Two, the notion of development is narrowly construed as dependent on population thus the reductionist tag that finds couples or parents as the culprit or convenient scapegoat.

Three, the bill, by indicative design, puts in one class or category married and unmarried couples and therefore no longer discriminates between them thereby totally unmindful of the value attached to marriage and family.

Four, the inclusion of the concepts of ‘basic emergency obstetric care’ as well as ‘comprehensive emergency obstetric care’, form, as if it were, the license to break the abortion barrier.
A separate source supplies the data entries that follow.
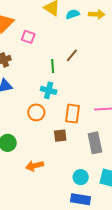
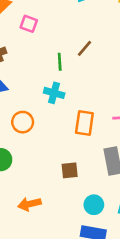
orange circle: (36, 112) -> (23, 122), moved
brown square: (60, 136) -> (70, 170), moved
orange arrow: (35, 166) -> (29, 204), moved

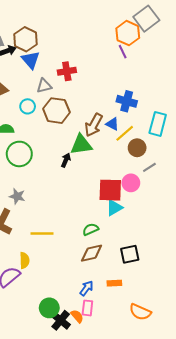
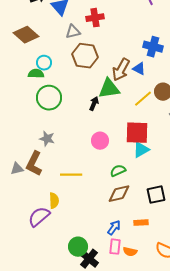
cyan circle: (28, 106) -> (44, 63), moved
yellow line: (125, 133) -> (143, 99), moved
pink circle: (131, 183) -> (100, 141), moved
orange semicircle: (77, 316) -> (130, 252), moved, turned 144

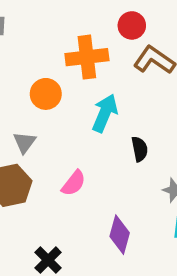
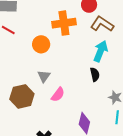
cyan arrow: (105, 113) -> (101, 51), moved
gray triangle: (24, 142) -> (44, 76), moved

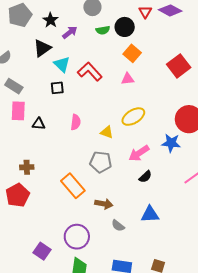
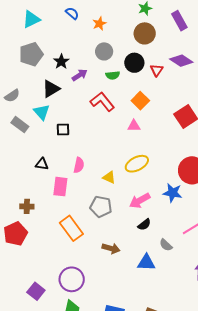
red triangle: (145, 12) -> (157, 70), moved
black circle: (125, 27) -> (134, 63), moved
cyan triangle: (62, 64) -> (42, 112), moved
red L-shape: (90, 72) -> (102, 102), moved
pink rectangle: (18, 111) -> (60, 187), moved
brown arrow: (104, 204) -> (111, 248), moved
gray semicircle: (118, 226) -> (166, 245), moved

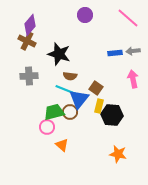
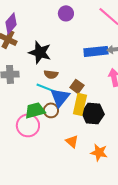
blue rectangle: (115, 53) -> (96, 51), size x1.6
yellow rectangle: (99, 106) -> (80, 104), size x1.5
pink circle: (47, 127) -> (28, 125), size x1.5
orange triangle: (62, 145) -> (72, 141), moved

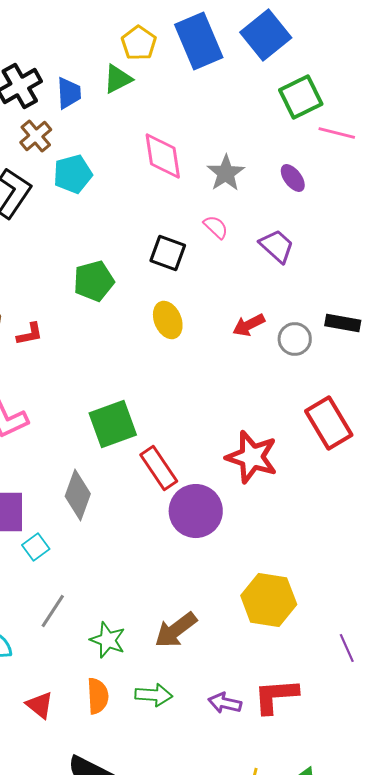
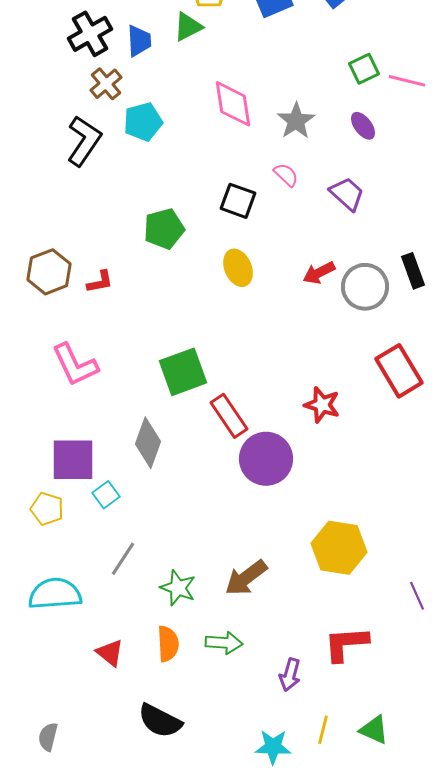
green square: (301, 97) -> (364, 69), moved, size x0.7
black rectangle: (343, 323) -> (413, 271), turned 60
gray circle: (295, 339) -> (365, 287), size x1.4
red star: (252, 457) -> (322, 405), size x0.7
purple arrow: (225, 703) -> (290, 675), moved, turned -88

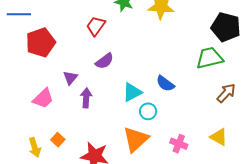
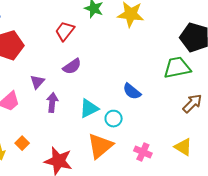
cyan triangle: (132, 92) -> (89, 108), moved

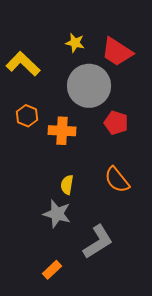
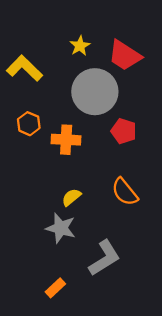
yellow star: (75, 43) -> (80, 46), turned 30
yellow semicircle: (67, 185) -> (71, 197), turned 42

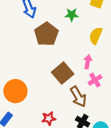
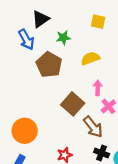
green star: (72, 15) -> (63, 38), moved
yellow semicircle: (96, 36) -> (90, 58), moved, turned 54

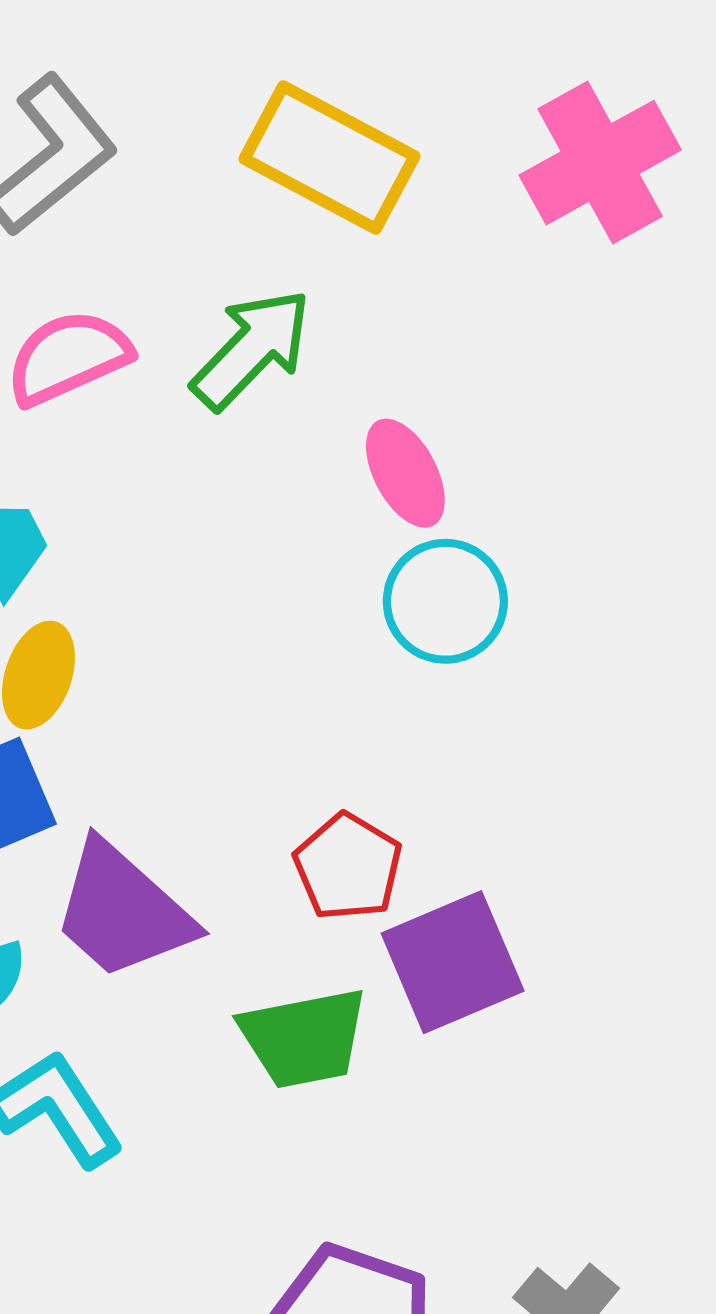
Five, we can see the hand of the State trying to limit, to space, and even to prevent pregnancy under guise of freedom of choice in the altar of modernity. The law boldly declares that ‘reproductive health rights refer to the rights of couples, individuals and women whether or not to have children’. Does this not sound like abortion has become permissible?

Six, there is clear interference of the State in matters otherwise consistent with religious beliefs of medical practitioners. It now prohibits an obstetrician-gynecologist ‘refusal to perform legal and medically safe reproductive health procedures’ even if he or she must on account of his or her religious belief or professional oath. And the bill makes it appear that for the obstetrician-gynecologist to refer the patient who wants to undergo the procedure to another will dissolve whatever ethical or moral problem has been attached to such refusal.

Eight and last, with the door wide open for the free, open and total access to a ‘full range of safe, legal, affordable, effective, natural and modern methods of limiting and spacing pregnancy’, what logical consequence would it bring on womankind? We can see the bill is consciously against pregnancy at methods made accessible to anyone – couples, parents, individuals, women – with a marriage license or not. Offhand, doesn’t this wreak havoc to the institution of marriage?

Now, pray tell, are we worse off or better off with this RH bill?